In 2011, Bryan Ware was enjoying his birthday dinner at a restaurant with his wife and two sons. He was watching his kids draw on the paper tablecloth with crayons their server had given them. A thought struck him.
“I wondered, ‘What happens to these crayons after we leave if we don’t take them with us?'” Ware, who lives in the San Francisco area, told The Mighty.
He later questioned a restaurant employee and was dismayed to learn that every crayon put out on the table had to be thrown away after the table’s customers left — whether it’d been used down to a nub or left completely untouched. Convinced the crayons’ lives didn’t have to end so early, Ware started taking restaurant crayons with him. He made it his mission to come up with a way to get the unwanted crayons into as many children’s hands as possible.
Two years later in 2013, Ware founded The Crayon Initiative, a nonprofit organization that repurposes old unusable crayon wax into new crayons and distributes them to children’s hospitals across California.
First, Ware collects old crayons from restaurants, schools and acquaintances.
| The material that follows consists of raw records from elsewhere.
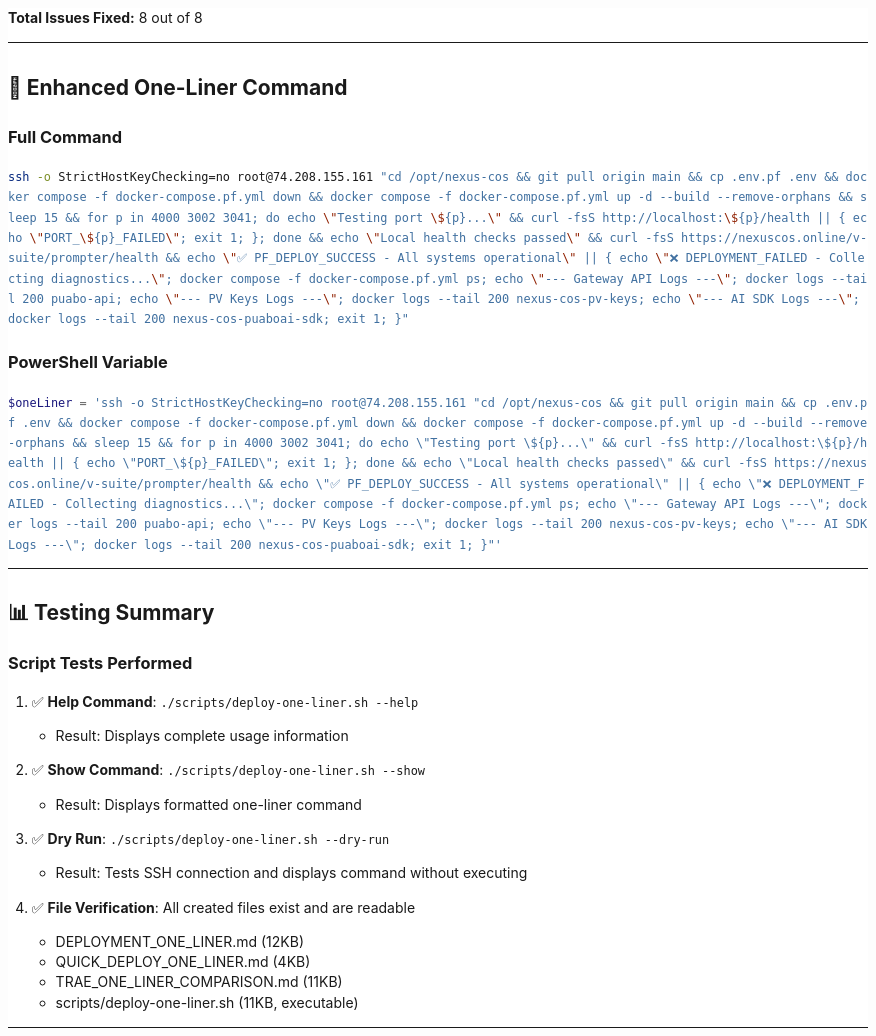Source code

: **Total Issues Fixed:** 8 out of 8

---

## 🎯 Enhanced One-Liner Command

### Full Command

```bash
ssh -o StrictHostKeyChecking=no root@74.208.155.161 "cd /opt/nexus-cos && git pull origin main && cp .env.pf .env && docker compose -f docker-compose.pf.yml down && docker compose -f docker-compose.pf.yml up -d --build --remove-orphans && sleep 15 && for p in 4000 3002 3041; do echo \"Testing port \${p}...\" && curl -fsS http://localhost:\${p}/health || { echo \"PORT_\${p}_FAILED\"; exit 1; }; done && echo \"Local health checks passed\" && curl -fsS https://nexuscos.online/v-suite/prompter/health && echo \"✅ PF_DEPLOY_SUCCESS - All systems operational\" || { echo \"❌ DEPLOYMENT_FAILED - Collecting diagnostics...\"; docker compose -f docker-compose.pf.yml ps; echo \"--- Gateway API Logs ---\"; docker logs --tail 200 puabo-api; echo \"--- PV Keys Logs ---\"; docker logs --tail 200 nexus-cos-pv-keys; echo \"--- AI SDK Logs ---\"; docker logs --tail 200 nexus-cos-puaboai-sdk; exit 1; }"
```

### PowerShell Variable

```powershell
$oneLiner = 'ssh -o StrictHostKeyChecking=no root@74.208.155.161 "cd /opt/nexus-cos && git pull origin main && cp .env.pf .env && docker compose -f docker-compose.pf.yml down && docker compose -f docker-compose.pf.yml up -d --build --remove-orphans && sleep 15 && for p in 4000 3002 3041; do echo \"Testing port \${p}...\" && curl -fsS http://localhost:\${p}/health || { echo \"PORT_\${p}_FAILED\"; exit 1; }; done && echo \"Local health checks passed\" && curl -fsS https://nexuscos.online/v-suite/prompter/health && echo \"✅ PF_DEPLOY_SUCCESS - All systems operational\" || { echo \"❌ DEPLOYMENT_FAILED - Collecting diagnostics...\"; docker compose -f docker-compose.pf.yml ps; echo \"--- Gateway API Logs ---\"; docker logs --tail 200 puabo-api; echo \"--- PV Keys Logs ---\"; docker logs --tail 200 nexus-cos-pv-keys; echo \"--- AI SDK Logs ---\"; docker logs --tail 200 nexus-cos-puaboai-sdk; exit 1; }"'
```

---

## 📊 Testing Summary

### Script Tests Performed

1. ✅ **Help Command**: `./scripts/deploy-one-liner.sh --help`
   - Result: Displays complete usage information

2. ✅ **Show Command**: `./scripts/deploy-one-liner.sh --show`
   - Result: Displays formatted one-liner command

3. ✅ **Dry Run**: `./scripts/deploy-one-liner.sh --dry-run`
   - Result: Tests SSH connection and displays command without executing

4. ✅ **File Verification**: All created files exist and are readable
   - DEPLOYMENT_ONE_LINER.md (12KB)
   - QUICK_DEPLOY_ONE_LINER.md (4KB)
   - TRAE_ONE_LINER_COMPARISON.md (11KB)
   - scripts/deploy-one-liner.sh (11KB, executable)

---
He separates them by color, melts down the wax and molds the melted wax into new crayons.
Next, Ware puts the melted wax into a one-of-a-kind crayon mold. The mold, which is large and triangular rather than small and circular, was specifically designed with help from an occupational therapist to be easier to grip for small children and kids with special needs.
The company then puts the new crayons in boxes and delivers them to children of all ages who are in the hospital for any reason.
So far, The Crayon Initiative has donated more than 2,000 boxes of crayons to children’s hospitals. In September 2015, Ware will make his first out-of-state delivery to a hospital in New York City. He hopes The Crayon Initiative can continue to expand and bring crayons to kids in hospitals all over the country.
Ware also hopes these crayons can help children in hospitals express themselves artistically, continue normal childhood development and communicate through drawing what they may not be able to say verbally. But more than anything, he hopes he can play some part in making their hospital stays a little easier.
“From my perspective, the biggest goal is to give them an escape,” Ware told The Mighty. “I can’t even fathom what these kids are going through. If these crayons give them an escape from that hospital room for ten minutes, we did our job.”